▶ Exercise prompt: When you find the line with "index mcp: (339, 78)" among the records below, reproduce it and each line after it exactly, ending with the line with "pinky pip: (375, 25)".
==============================
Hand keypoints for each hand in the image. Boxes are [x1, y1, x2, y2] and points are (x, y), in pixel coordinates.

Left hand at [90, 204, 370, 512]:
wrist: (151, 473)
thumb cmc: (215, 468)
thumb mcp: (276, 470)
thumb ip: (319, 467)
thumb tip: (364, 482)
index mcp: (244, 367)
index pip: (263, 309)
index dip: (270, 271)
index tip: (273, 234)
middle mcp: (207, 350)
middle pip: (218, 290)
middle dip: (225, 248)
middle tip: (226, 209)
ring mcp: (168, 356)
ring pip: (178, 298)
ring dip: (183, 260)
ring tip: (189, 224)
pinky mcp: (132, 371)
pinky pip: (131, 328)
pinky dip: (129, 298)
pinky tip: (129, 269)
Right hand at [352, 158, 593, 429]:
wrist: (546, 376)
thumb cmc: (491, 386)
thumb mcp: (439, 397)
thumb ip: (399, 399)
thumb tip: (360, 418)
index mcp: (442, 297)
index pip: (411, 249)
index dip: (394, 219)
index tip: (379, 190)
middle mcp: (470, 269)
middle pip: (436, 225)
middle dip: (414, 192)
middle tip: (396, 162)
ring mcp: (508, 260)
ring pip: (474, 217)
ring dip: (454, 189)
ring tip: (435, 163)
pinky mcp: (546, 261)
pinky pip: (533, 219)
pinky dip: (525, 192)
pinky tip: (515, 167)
==============================
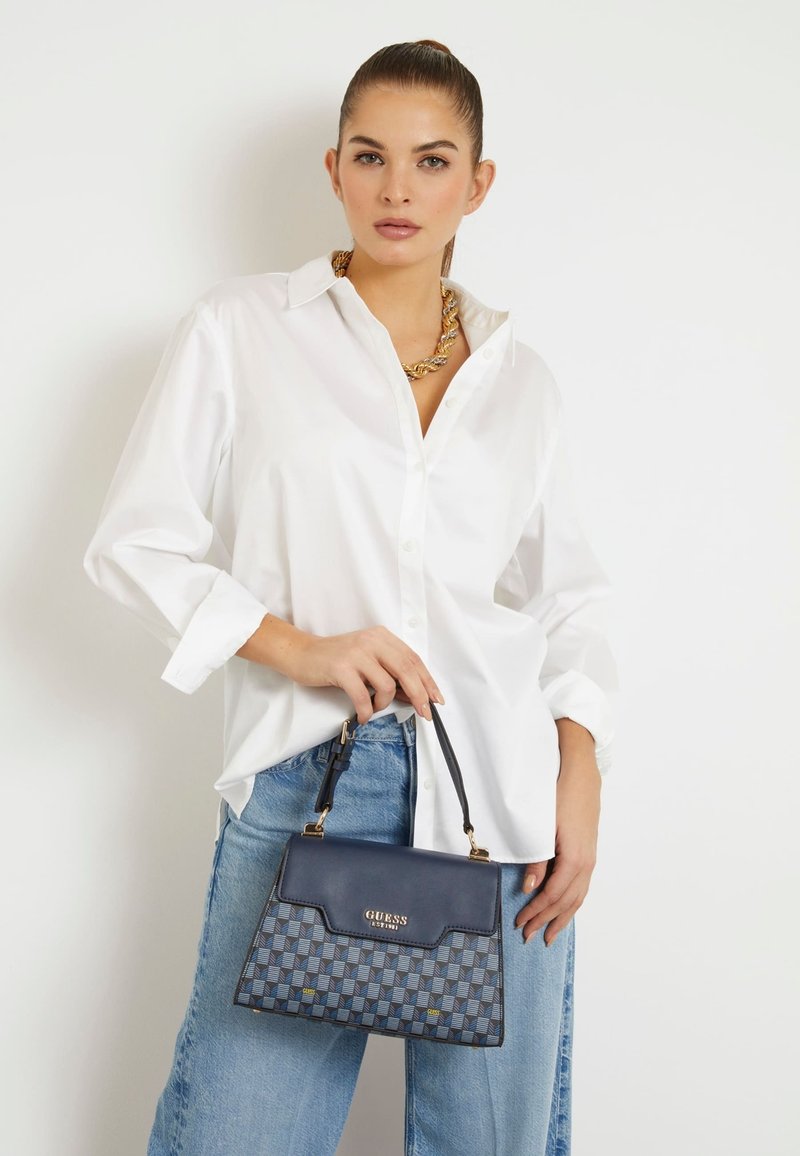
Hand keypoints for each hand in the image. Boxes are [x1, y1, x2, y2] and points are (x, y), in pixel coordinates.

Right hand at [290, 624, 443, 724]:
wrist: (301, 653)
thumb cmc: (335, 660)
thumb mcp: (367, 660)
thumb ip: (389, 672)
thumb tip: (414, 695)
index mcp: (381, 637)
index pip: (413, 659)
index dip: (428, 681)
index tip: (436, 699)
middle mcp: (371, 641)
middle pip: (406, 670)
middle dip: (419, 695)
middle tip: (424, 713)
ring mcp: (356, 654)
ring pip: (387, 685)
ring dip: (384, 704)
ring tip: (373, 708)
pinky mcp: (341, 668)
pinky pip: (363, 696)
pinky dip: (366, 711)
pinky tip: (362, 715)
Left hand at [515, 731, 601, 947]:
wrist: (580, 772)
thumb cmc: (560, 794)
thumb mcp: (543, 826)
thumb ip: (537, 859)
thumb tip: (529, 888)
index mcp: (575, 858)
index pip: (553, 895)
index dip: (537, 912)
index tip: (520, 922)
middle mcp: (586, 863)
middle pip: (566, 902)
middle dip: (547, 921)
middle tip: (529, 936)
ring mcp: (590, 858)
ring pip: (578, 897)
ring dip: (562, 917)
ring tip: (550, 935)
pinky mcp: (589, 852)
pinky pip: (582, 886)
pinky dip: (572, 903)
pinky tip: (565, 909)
==============================
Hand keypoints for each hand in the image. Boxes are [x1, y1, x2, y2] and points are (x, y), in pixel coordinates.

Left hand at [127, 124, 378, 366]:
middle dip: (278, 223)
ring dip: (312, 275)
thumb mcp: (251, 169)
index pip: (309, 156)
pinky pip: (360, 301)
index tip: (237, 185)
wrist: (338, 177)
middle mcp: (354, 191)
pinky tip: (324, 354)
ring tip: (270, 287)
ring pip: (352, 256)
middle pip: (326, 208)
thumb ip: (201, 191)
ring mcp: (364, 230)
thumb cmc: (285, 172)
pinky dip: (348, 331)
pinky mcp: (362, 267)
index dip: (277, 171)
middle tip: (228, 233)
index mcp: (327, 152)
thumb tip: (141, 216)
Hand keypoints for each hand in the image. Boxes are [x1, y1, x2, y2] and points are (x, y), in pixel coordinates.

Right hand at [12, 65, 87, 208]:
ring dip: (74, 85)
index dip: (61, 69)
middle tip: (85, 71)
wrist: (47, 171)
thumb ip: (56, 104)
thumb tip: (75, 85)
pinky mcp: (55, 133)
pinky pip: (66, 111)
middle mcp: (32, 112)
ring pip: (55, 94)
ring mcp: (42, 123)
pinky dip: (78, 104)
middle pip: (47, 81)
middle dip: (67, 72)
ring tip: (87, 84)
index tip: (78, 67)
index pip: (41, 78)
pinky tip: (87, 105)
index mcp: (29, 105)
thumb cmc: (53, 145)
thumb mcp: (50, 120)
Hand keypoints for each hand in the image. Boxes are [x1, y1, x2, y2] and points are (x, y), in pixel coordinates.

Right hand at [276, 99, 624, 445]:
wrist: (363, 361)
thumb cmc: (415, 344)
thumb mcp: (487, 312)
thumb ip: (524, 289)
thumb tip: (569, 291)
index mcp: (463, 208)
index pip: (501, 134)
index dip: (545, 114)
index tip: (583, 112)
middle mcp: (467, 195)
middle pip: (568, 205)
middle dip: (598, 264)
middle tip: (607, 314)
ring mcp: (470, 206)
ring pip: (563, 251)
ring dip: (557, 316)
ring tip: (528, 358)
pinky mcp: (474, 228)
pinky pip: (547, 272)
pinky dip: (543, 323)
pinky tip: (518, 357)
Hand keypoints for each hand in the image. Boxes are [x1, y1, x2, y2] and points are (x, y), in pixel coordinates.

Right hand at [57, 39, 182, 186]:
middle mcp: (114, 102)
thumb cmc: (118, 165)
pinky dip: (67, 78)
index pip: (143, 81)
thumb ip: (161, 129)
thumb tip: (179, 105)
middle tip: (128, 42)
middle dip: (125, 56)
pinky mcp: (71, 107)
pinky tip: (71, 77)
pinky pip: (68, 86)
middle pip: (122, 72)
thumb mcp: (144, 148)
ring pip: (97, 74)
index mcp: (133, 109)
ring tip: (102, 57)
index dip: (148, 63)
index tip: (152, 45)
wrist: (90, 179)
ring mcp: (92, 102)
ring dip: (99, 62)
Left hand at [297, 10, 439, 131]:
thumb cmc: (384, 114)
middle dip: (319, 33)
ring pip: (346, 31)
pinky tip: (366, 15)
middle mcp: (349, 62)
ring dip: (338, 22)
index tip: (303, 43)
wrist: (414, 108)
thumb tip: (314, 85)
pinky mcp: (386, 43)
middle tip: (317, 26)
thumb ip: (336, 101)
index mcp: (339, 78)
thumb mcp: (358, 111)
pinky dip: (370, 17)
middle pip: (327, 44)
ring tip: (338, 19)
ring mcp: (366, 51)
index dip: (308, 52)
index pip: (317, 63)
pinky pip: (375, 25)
==============================
▶ Answer space:
index mcp: (339, 78)
thumb mcp: (358, 111)
pinky dip: (370, 17)
middle pip: (327, 44)
ring tip: (338, 19)
ring mcp: (366, 51)
index dip: (308, 52)
index pip: (317, 63)
pinky pip: (375, 25)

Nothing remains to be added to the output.